■ **Exercise brief**:
Please write out, exactly as they appear, the line containing "(356, 486) none -> [455,645,535,664] システム" and every line after it to the end of the records, and nothing more.

[Before-and-after change records]
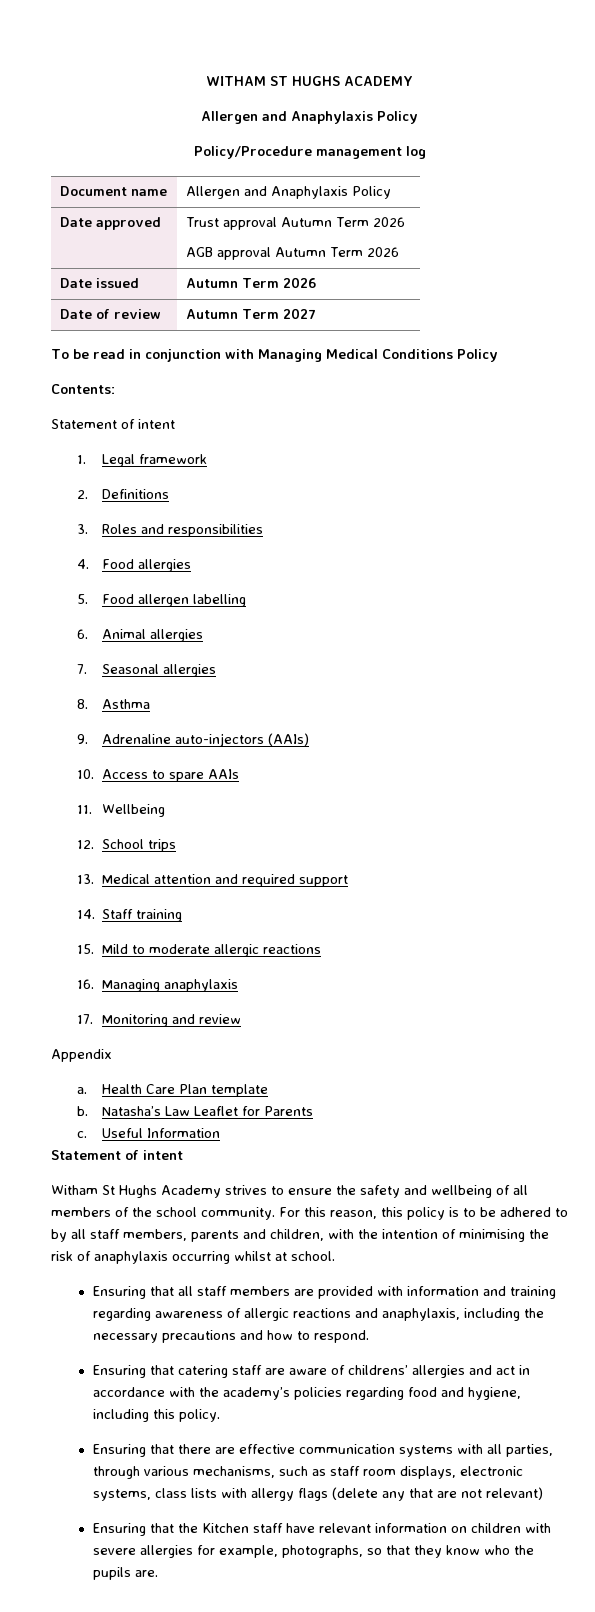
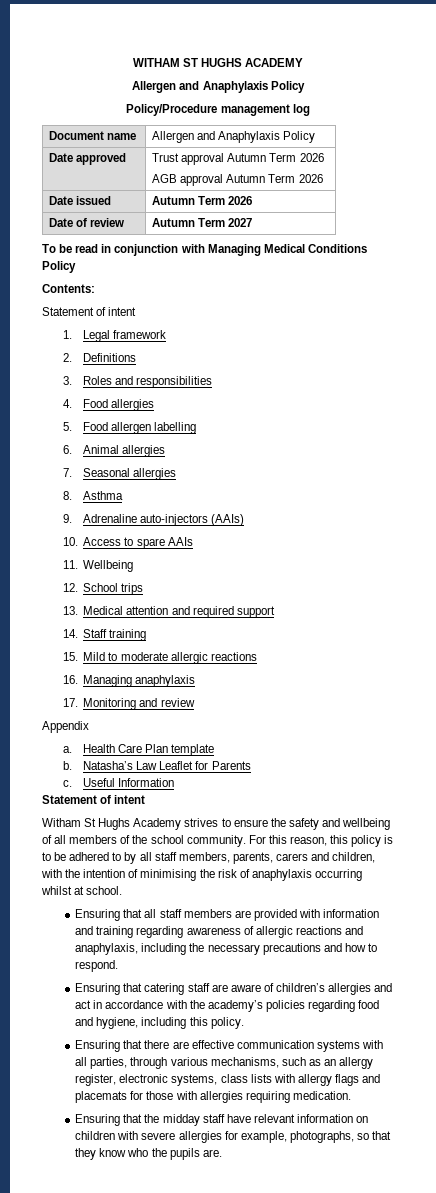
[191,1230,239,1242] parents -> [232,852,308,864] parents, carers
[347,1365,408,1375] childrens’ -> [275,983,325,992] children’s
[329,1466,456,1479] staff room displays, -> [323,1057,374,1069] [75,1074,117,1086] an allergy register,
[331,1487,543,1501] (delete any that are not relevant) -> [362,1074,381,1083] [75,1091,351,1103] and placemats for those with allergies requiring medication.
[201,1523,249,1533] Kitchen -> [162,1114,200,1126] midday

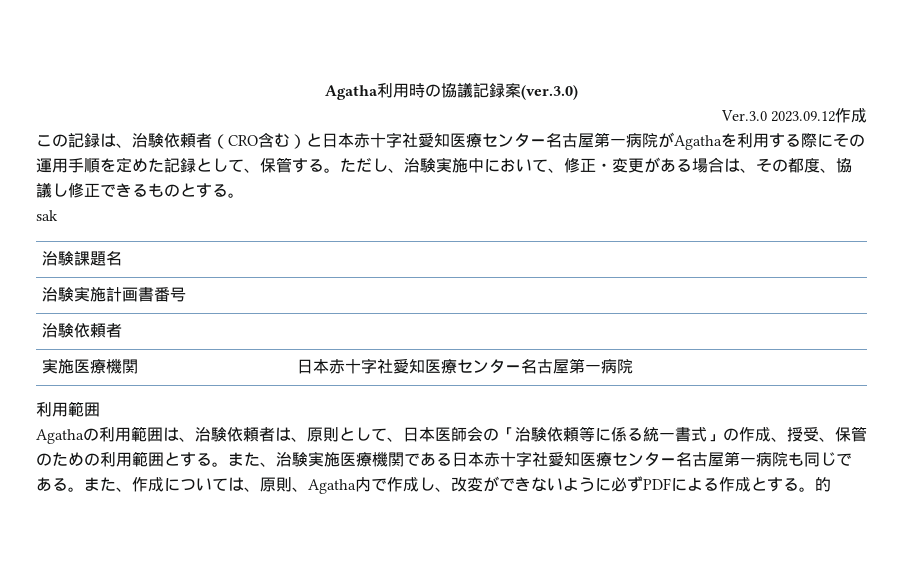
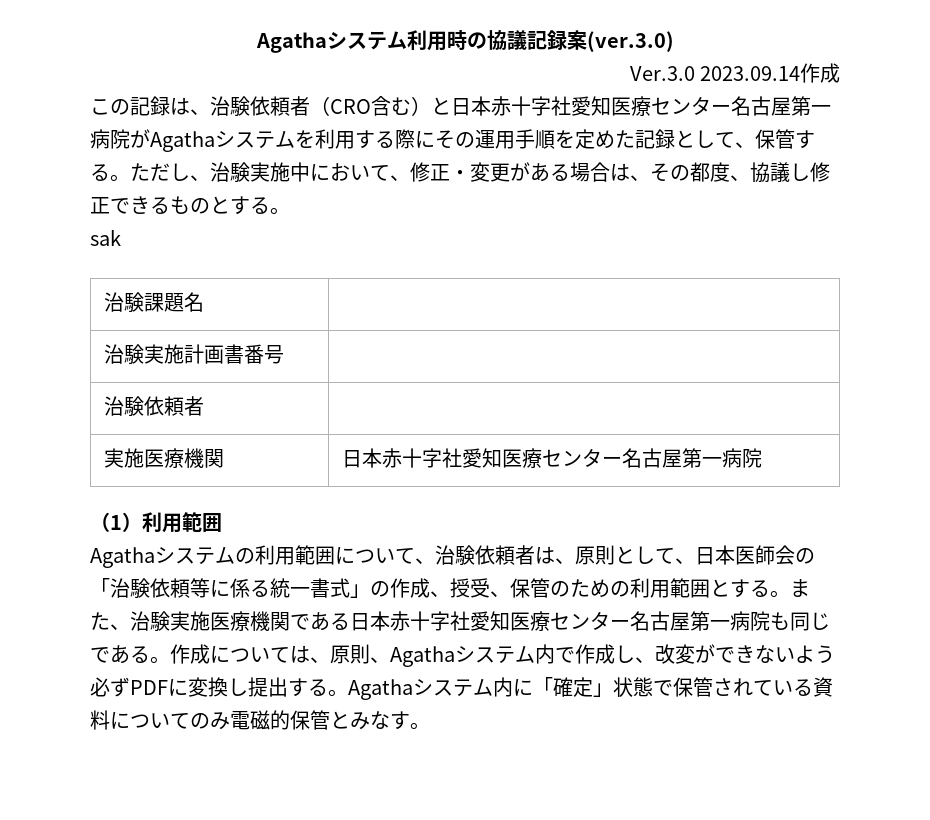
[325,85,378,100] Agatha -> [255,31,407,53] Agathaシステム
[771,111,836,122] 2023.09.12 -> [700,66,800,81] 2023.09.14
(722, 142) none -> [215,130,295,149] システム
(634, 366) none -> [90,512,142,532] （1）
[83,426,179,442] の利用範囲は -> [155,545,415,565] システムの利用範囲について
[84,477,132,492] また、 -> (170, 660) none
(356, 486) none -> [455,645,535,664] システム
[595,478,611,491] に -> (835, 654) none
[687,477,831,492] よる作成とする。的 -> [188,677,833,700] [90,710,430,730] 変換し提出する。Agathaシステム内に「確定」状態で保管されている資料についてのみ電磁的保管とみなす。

■ **Answer box**:
(356, 486) none -> [455,645,535,664] システム
[595,478,611,491] に -> (835, 654) none
[687,477,831,492] よる作成とする。的 -> [188,677,833,700] [90,710,430,730] 変換し提出する。Agathaシステム内に「確定」状態で保管されている資料についてのみ電磁的保管とみなす。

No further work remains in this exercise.